The results read like a revelation. The national media really does work in a bubble, something that wasn’t true as recently as 2008. And the bubble is growing more extreme. Concentrated heavily along the coasts, the bubble is both geographic and political. If you’re a working journalist, odds aren’t just that you work in a pro-Clinton county—odds are that you reside in one of the nation’s most pro-Clinton counties. And you’ve got company: If you’re a typical reader of Politico, chances are you’re a citizen of bubbleville, too.
The result? If you look at the maps on the next page, you don’t need to be a Republican campaign strategist to grasp just how far the “media bubble” has drifted from the average American experience. Newspaper jobs are far more evenly scattered across the country, including the deep red parts. But as those vanish, it’s internet jobs that are driving whatever growth there is in media—and those fall almost entirely in places that are dense, blue and right in the bubble.
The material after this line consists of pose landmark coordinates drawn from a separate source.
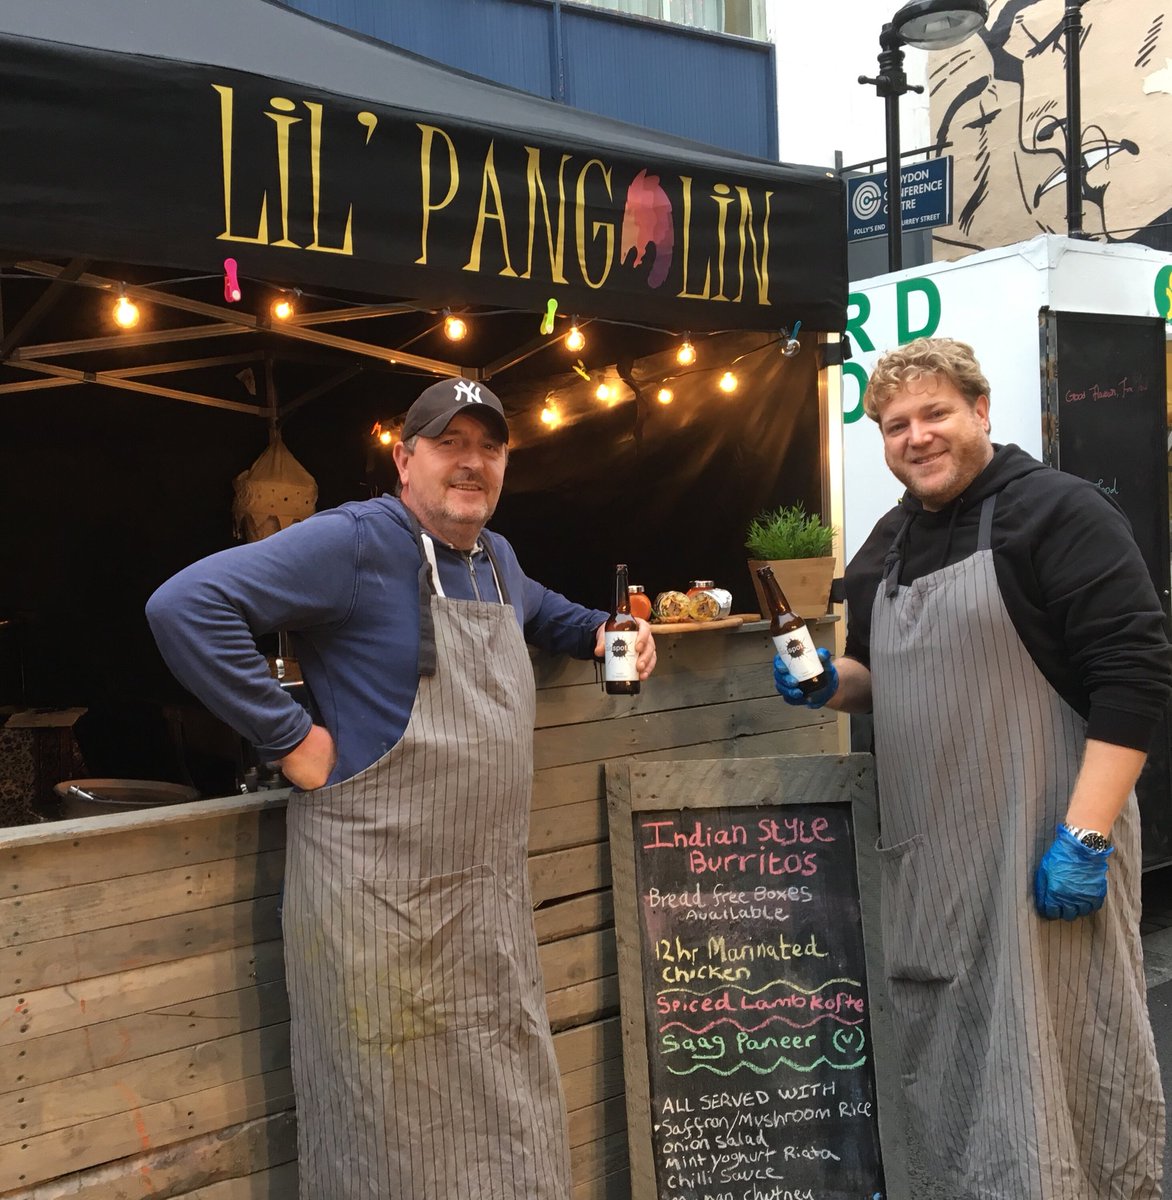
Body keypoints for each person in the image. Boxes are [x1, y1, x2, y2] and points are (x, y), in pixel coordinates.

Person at [146, 376, 657, 1200]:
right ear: (403, 456)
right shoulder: (357, 540)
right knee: (388, 1145)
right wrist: (290, 739)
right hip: (373, 918)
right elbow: (186, 606)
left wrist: (603, 630)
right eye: (449, 444)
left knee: (508, 1128)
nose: (472, 464)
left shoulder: (494, 558)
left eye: (489, 448)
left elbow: (537, 610)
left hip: (482, 915)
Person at [774, 337, 1169, 1197]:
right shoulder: (887, 544)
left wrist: (1087, 834)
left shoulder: (1056, 513)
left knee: (1065, 1058)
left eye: (935, 414)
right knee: (950, 1076)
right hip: (934, 862)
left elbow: (1136, 673)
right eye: (894, 425)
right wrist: (824, 685)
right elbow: (881, 674)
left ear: (981, 412)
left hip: (1046, 847)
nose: (915, 437)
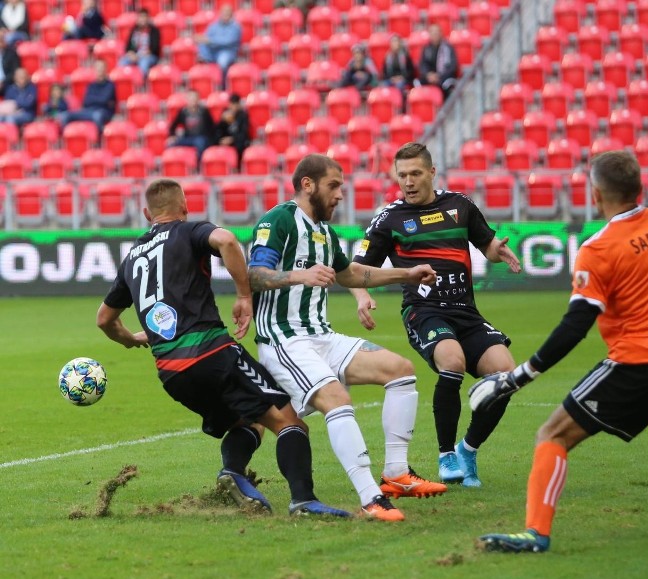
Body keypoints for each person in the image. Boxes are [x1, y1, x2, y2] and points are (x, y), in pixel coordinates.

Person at [471, 150, 648, 553]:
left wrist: (519, 376)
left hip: (641, 364)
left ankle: (535, 533)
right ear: (641, 187)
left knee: (553, 434)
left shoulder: (600, 248)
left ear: (595, 195)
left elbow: (575, 325)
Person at [96, 178, 351, 519]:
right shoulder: (189, 231)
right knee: (290, 422)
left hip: (172, 374)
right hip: (213, 354)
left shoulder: (131, 258)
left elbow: (104, 319)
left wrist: (132, 338)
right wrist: (244, 295)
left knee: (248, 421)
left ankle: (233, 472)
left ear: (146, 213)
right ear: (184, 208)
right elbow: (227, 239)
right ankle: (303, 501)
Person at [248, 153, 447, 522]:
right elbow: (254, 275)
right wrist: (298, 276)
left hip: (322, 335)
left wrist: (407, 274)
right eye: (333, 186)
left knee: (400, 369)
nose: (341, 194)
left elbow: (350, 274)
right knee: (336, 400)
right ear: (308, 185)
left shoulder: (325, 231)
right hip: (285, 339)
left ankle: (396, 475)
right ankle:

In a sense, the media bubble reflects an established truth about America: The places with money get served better than the places without. People in big media cities aren’t just more liberal, they’re also richer: Half of all newspaper and internet publishing employees work in counties where the median household income is greater than $61,000—$7,000 more than the national median. Commercial media tend to cluster where most of the GDP is created, and that’s the coasts. Perhaps this is what Bannon is hollering about when he denounces the “corporatist, global media,” as he did in February at the Conservative Political Action Conference. If current trends continue—and it’s safe to predict they will—national media will continue to expand and concentrate on the coasts, while local and regional media contract.